--- START ---

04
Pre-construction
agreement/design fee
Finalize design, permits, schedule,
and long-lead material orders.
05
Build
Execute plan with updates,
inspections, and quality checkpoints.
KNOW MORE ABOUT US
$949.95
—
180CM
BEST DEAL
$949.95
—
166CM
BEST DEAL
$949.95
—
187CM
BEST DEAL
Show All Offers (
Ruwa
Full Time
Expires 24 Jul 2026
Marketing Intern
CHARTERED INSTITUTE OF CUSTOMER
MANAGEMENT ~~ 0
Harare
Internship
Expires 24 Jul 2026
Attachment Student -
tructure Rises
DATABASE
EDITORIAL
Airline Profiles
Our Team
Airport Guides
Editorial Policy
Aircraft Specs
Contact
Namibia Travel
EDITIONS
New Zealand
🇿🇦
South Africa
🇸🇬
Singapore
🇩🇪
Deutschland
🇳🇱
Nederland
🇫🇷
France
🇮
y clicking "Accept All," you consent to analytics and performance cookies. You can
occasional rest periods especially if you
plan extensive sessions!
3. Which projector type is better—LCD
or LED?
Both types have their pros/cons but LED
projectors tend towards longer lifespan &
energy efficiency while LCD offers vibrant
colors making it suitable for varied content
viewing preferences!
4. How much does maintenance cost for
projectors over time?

--- END ---
--- START ---

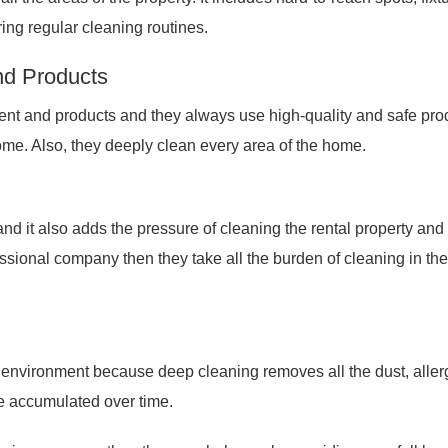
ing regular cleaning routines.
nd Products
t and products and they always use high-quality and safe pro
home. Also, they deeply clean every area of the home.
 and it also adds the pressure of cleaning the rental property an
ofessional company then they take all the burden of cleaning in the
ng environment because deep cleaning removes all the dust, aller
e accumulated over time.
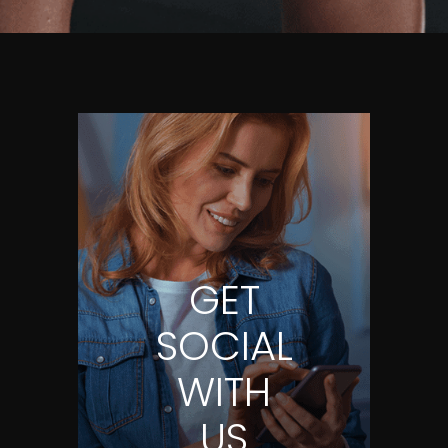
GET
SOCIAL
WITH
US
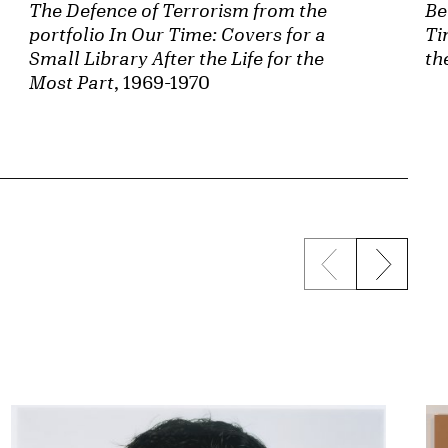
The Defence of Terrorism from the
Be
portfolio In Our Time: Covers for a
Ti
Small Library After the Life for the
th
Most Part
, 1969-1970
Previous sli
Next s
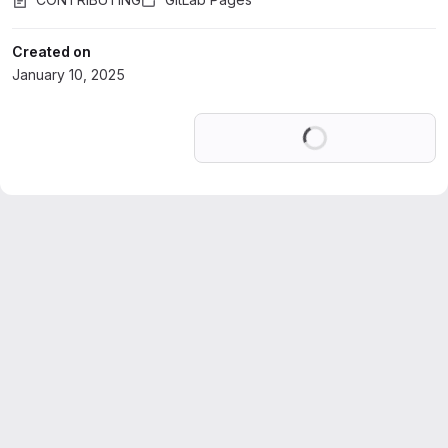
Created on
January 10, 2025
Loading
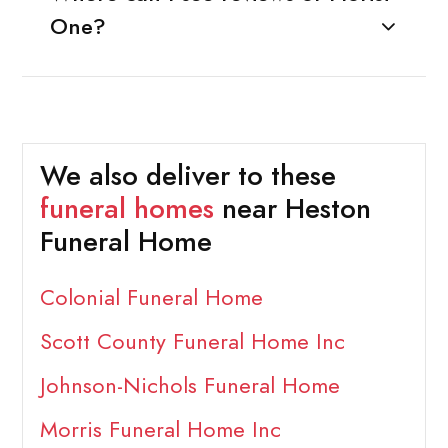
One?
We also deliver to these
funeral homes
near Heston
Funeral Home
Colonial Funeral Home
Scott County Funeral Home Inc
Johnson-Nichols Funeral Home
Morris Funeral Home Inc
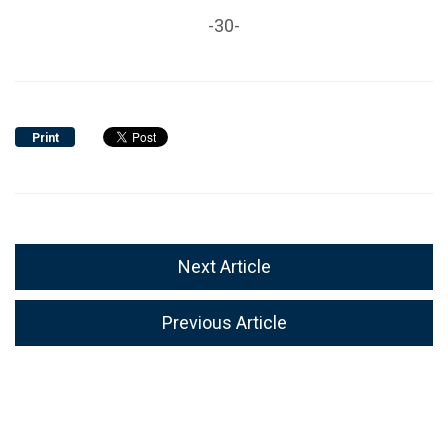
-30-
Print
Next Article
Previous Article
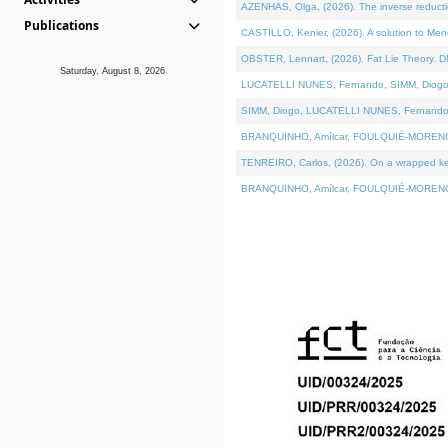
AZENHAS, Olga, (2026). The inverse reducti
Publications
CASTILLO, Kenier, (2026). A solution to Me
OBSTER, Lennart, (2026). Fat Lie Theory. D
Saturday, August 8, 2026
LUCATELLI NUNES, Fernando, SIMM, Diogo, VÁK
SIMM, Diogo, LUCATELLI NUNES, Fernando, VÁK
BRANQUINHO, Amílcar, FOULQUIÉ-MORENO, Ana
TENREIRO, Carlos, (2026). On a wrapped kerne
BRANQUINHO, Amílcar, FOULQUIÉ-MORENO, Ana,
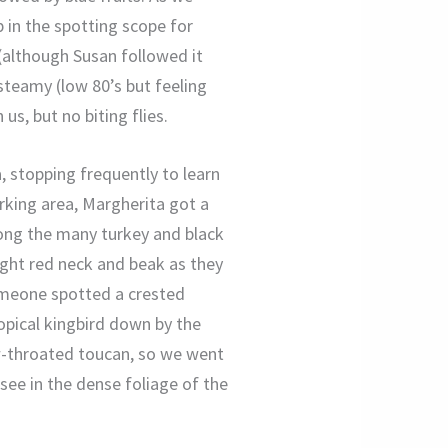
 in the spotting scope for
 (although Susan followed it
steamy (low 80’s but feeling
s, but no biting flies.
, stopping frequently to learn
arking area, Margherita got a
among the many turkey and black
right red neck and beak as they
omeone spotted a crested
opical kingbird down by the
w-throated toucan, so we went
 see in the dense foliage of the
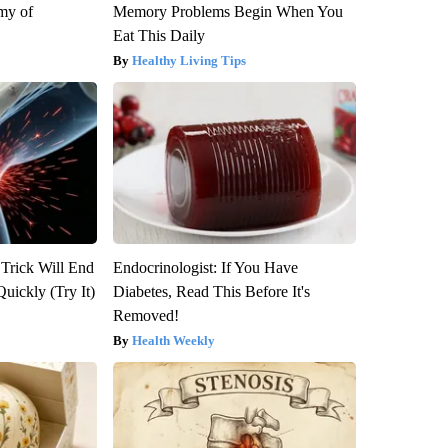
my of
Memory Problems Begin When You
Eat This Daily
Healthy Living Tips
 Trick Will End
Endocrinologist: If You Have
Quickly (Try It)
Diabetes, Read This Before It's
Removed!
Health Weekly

--- END ---

→ **WHAT YOU ARE ASKED TO DO**
Identify each line in the entries with the word "MORENO" and copy it.

→ **SOLUTION**
BRANQUINHO, Amílcar, FOULQUIÉ-MORENO, Ana
BRANQUINHO, Amílcar, FOULQUIÉ-MORENO, Ana,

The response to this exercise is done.